- [Task description]
The reply must return each line of the data exactly.

- [Material for this exercise]

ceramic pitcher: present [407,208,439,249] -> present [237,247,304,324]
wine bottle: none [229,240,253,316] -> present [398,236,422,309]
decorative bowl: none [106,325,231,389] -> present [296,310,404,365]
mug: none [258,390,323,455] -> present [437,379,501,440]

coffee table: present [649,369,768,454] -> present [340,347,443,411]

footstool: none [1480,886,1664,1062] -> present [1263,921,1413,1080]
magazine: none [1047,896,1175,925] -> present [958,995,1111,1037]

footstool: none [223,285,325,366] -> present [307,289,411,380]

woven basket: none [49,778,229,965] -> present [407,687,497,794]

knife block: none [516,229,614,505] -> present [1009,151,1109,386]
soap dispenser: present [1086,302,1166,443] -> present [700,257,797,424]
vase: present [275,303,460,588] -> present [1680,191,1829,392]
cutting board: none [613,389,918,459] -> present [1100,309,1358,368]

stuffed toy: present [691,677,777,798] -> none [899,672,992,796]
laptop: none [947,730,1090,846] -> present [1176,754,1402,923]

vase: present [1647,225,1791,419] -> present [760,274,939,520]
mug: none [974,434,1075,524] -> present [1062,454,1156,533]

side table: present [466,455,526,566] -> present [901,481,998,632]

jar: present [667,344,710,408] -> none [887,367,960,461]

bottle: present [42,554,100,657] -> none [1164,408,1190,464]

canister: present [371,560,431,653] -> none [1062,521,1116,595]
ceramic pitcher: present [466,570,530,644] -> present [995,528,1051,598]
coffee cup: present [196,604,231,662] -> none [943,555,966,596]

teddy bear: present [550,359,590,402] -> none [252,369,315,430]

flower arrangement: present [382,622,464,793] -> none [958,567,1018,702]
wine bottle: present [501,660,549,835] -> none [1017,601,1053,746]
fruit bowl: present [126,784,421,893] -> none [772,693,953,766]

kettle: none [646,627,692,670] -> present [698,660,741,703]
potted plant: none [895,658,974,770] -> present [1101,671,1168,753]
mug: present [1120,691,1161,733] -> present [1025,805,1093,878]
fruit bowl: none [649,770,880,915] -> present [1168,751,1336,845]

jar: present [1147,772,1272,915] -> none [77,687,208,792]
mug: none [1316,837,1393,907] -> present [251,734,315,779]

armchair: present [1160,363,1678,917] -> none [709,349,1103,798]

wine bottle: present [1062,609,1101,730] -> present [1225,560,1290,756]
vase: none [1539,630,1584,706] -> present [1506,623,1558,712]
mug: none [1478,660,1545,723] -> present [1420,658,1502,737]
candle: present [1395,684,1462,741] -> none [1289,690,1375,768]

- [Finished exercise]
ceramic pitcher: present [407,208,439,249] -> present [237,247,304,324]
wine bottle: none [229,240,253,316] -> present [398,236,422,309]
decorative bowl: none [106,325,231,389] -> present [296,310,404,365]
mug: none [258,390,323,455] -> present [437,379,501,440]

coffee table: present [649,369,768,454] -> present [340,347,443,411]

footstool: none [1480,886,1664,1062] -> present [1263,921,1413,1080]
magazine: none [1047,896,1175,925] -> present [958,995,1111,1037]

footstool: none [223,285,325,366] -> present [307,289,411,380]

woven basket: none [49,778,229,965] -> present [407,687,497,794]

knife block: none [516,229,614,505] -> present [1009,151,1109,386]
soap dispenser: present [1086,302,1166,443] -> present [700,257,797,424]
vase: present [275,303,460,588] -> present [1680,191,1829,392]
cutting board: none [613,389,918,459] -> present [1100,309,1358,368]

stuffed toy: present [691,677,777,798] -> none [899,672,992,796]
laptop: none [947,730,1090,846] -> present [1176,754,1402,923]

vase: present [1647,225,1791,419] -> present [760,274,939,520]
mug: none [974,434,1075,524] -> present [1062,454,1156,533]

side table: present [466,455,526,566] -> present [901,481,998,632]

jar: present [667,344,710,408] -> none [887,367,960,461]

bottle: present [42,554,100,657] -> none [1164,408,1190,464]

canister: present [371,560,431,653] -> none [1062,521,1116,595]
ceramic pitcher: present [466,570,530,644] -> present [995,528,1051,598]
coffee cup: present [196,604,231,662] -> none [943,555,966,596]

teddy bear: present [550,359,590,402] -> none [252,369,315,430]

flower arrangement: present [382,622,464,793] -> none [958,567,1018,702]
wine bottle: present [501,660,549,835] -> none [1017,601,1053,746]
fruit bowl: present [126,784,421,893] -> none [772,693,953,766]

kettle: none [646,627,692,670] -> present [698,660,741,703]
potted plant: none [895,658,974,770] -> present [1101,671,1168,753]
mug: present [1120,691,1161,733] -> present [1025,805,1093,878]
fruit bowl: none [649,770,880,915] -> present [1168,751,1336,845]

jar: present [1147,772,1272,915] -> none [77,687,208,792]
mug: none [1316,837,1393,907] -> present [251,734,315,779]

armchair: present [1160,363,1678,917] -> none [709,349,1103,798]

wine bottle: present [1062,609,1101,730] -> present [1225,560,1290,756]
vase: none [1539,630,1584,706] -> present [1506,623,1558,712]
mug: none [1478,660,1545,723] -> present [1420,658,1502,737]
candle: present [1395,684,1462,741] -> none [1289,690,1375,768]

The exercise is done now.